Nevertheless, such facilities have yet to calm the market. The failure of liquidity provision to stabilize the market in the March 2023 banking crisis is partially generated by the intellectual mismatch between the root of the banks’ vulnerability (interest rate risk) and the proposed remedies (liquidity backstops). The reason is the change in the banks’ business model. Commercial banks started to hold excessively safe assets, such as government bonds, to prevent a GFC-like crisis and escape regulatory pressure. Government bonds may not have default risk. They are also liquid. However, their market value goes down when rates rise. In addition, rising interest rates generally force banks to raise deposit rates or lose funds to alternatives such as money-market funds. For banks, that was only an issue if the bonds were not adequately hedged and had to be sold to redeem deposits, which is exactly what happened to SVB. The signature relied more on loans, but it also experienced a run on its uninsured deposits. 

Regional banks’ business model exposes them to unusually high interest rate risks. Regional banks’ liabilities are mostly deposits from modern corporates such as Venture Capitals (VCs), Startups, and Crypto firms. These corporate depositors do not need a bank loan. Instead, they can raise cheap funding through equity, IPOs, and other capital market techniques. As a result, banks use their cash to purchase a very high level of interest-sensitive fixed-income assets such as bonds. The classic problem with holding a large portfolio of fixed-income assets is that when rates go up, they fall in value, as with SVB’s assets. At the same time, as deposits pay competitive rates, higher rates increase the value of banks’ liabilities. This is called “interest rate risk.” All types of deposit-taking activities involve a certain level of interest rate exposure. However, commercial banks’ portfolios used to be more diversified as they also made floating-rate corporate loans. As a result, their balance sheets were less sensitive to interest rate changes in the past.

The heightened sensitivity of banks’ assets to interest rate risks could stay unrecognized by more traditional depositors who treat checkable deposits as safe as government liability. However, like equity investors, corporate clients use all the available information to continuously mark-to-market bank assets. When interest rate is volatile, as was the case in the past few years as a result of the Fed’s policies, bond prices change dramatically. If these assets are marked to market, their fair value sometimes falls below their book value. More informed and rational depositors are impatient and reactive to such developments. As was the case for the SVB, they could hugely penalize the banks by collectively withdrawing their funds and creating a run on a bank. The SVB-derived banking crisis showed that compared to other depositors in history, these new and individually rational types of corporate depositors could collectively create a more unstable banking system.

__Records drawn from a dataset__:
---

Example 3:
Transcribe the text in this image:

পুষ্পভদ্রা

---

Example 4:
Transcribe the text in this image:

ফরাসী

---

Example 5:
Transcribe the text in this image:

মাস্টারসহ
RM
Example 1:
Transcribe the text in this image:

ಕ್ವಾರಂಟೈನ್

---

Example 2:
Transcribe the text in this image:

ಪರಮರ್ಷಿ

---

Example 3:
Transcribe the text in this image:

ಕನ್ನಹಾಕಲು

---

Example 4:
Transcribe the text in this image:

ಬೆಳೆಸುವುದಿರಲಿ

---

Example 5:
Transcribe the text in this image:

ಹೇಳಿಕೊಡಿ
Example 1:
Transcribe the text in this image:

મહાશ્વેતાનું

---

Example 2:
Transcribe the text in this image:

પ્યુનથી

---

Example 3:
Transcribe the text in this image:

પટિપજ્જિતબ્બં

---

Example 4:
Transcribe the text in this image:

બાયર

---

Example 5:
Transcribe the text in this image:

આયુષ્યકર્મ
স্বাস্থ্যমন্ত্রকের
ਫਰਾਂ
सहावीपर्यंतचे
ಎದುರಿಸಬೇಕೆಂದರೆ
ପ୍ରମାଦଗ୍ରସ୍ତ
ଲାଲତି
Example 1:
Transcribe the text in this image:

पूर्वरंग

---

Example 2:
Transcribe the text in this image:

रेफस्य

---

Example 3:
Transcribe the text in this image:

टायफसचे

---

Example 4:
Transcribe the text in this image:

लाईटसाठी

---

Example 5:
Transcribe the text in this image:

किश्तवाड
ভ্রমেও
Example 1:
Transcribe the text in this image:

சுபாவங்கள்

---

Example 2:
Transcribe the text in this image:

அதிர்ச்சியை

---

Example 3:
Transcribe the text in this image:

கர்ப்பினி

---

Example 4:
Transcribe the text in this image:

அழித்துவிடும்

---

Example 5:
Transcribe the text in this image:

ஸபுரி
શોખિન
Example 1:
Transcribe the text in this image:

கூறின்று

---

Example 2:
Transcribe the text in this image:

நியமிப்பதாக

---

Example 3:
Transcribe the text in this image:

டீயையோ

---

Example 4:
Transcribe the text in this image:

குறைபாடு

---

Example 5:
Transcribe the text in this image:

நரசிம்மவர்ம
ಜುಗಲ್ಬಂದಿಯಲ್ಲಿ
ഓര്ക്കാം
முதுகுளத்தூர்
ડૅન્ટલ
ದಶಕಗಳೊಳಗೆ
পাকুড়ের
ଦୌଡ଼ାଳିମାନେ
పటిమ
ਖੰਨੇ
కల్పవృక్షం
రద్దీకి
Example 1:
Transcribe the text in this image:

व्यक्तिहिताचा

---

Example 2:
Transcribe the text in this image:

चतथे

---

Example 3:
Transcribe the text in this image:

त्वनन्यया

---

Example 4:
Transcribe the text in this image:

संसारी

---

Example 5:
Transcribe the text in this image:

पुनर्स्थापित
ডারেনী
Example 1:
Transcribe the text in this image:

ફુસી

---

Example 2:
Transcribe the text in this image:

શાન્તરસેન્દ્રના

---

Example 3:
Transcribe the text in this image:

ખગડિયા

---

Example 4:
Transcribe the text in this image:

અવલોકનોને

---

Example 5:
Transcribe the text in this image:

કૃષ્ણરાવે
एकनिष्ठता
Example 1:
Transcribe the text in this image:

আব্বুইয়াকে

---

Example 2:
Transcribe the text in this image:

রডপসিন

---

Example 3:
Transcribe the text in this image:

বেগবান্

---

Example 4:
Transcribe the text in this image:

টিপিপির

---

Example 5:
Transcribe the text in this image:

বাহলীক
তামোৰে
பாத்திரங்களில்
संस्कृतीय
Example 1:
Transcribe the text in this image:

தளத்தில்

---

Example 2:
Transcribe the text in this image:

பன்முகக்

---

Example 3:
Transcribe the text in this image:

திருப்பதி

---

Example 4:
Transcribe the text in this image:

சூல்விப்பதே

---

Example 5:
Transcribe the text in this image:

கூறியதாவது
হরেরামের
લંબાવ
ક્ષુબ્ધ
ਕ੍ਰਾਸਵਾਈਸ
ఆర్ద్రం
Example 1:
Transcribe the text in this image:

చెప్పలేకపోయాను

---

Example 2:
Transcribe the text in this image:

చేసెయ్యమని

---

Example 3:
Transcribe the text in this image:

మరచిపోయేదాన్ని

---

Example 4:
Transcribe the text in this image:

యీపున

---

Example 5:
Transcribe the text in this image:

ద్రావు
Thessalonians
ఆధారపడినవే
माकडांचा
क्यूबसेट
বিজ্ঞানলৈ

__WORK TO COMPLETE__:
Copy the whole passage on regional banks and interest rate risk, word for word.

__WRITTEN REPLY__:
Nevertheless, such facilities have yet to calm the market. The failure of liquidity provision to stabilize the market in the March 2023 banking crisis is partially generated by the intellectual mismatch between the root of the banks’ vulnerability (interest rate risk) and the proposed remedies (liquidity backstops). The reason is the change in the banks’ business model. Commercial banks started to hold excessively safe assets, such as government bonds, to prevent a GFC-like crisis and escape regulatory pressure. Government bonds may not have default risk. They are also liquid. However, their market value goes down when rates rise. In addition, rising interest rates generally force banks to raise deposit rates or lose funds to alternatives such as money-market funds. For banks, that was only an issue if the bonds were not adequately hedged and had to be sold to redeem deposits, which is exactly what happened to SVB. The signature relied more on loans, but it also experienced a run on its uninsured deposits. 

Regional banks’ business model exposes them to unusually high interest rate risks. Regional banks’ liabilities are mostly deposits from modern corporates such as Venture Capitals (VCs), Startups, and Crypto firms. These corporate depositors do not need a bank loan. Instead, they can raise cheap funding through equity, IPOs, and other capital market techniques. As a result, banks use their cash to purchase a very high level of interest-sensitive fixed-income assets such as bonds. The classic problem with holding a large portfolio of fixed-income assets is that when rates go up, they fall in value, as with SVB’s assets. At the same time, as deposits pay competitive rates, higher rates increase the value of banks’ liabilities. This is called “interest rate risk.” All types of deposit-taking activities involve a certain level of interest rate exposure. However, commercial banks’ portfolios used to be more diversified as they also made floating-rate corporate loans. As a result, their balance sheets were less sensitive to interest rate changes in the past.

The heightened sensitivity of banks’ assets to interest rate risks could stay unrecognized by more traditional depositors who treat checkable deposits as safe as government liability. However, like equity investors, corporate clients use all the available information to continuously mark-to-market bank assets. When interest rate is volatile, as was the case in the past few years as a result of the Fed’s policies, bond prices change dramatically. If these assets are marked to market, their fair value sometimes falls below their book value. More informed and rational depositors are impatient and reactive to such developments. As was the case for the SVB, they could hugely penalize the banks by collectively withdrawing their funds and creating a run on a bank. The SVB-derived banking crisis showed that compared to other depositors in history, these new and individually rational types of corporate depositors could collectively create a more unstable banking system.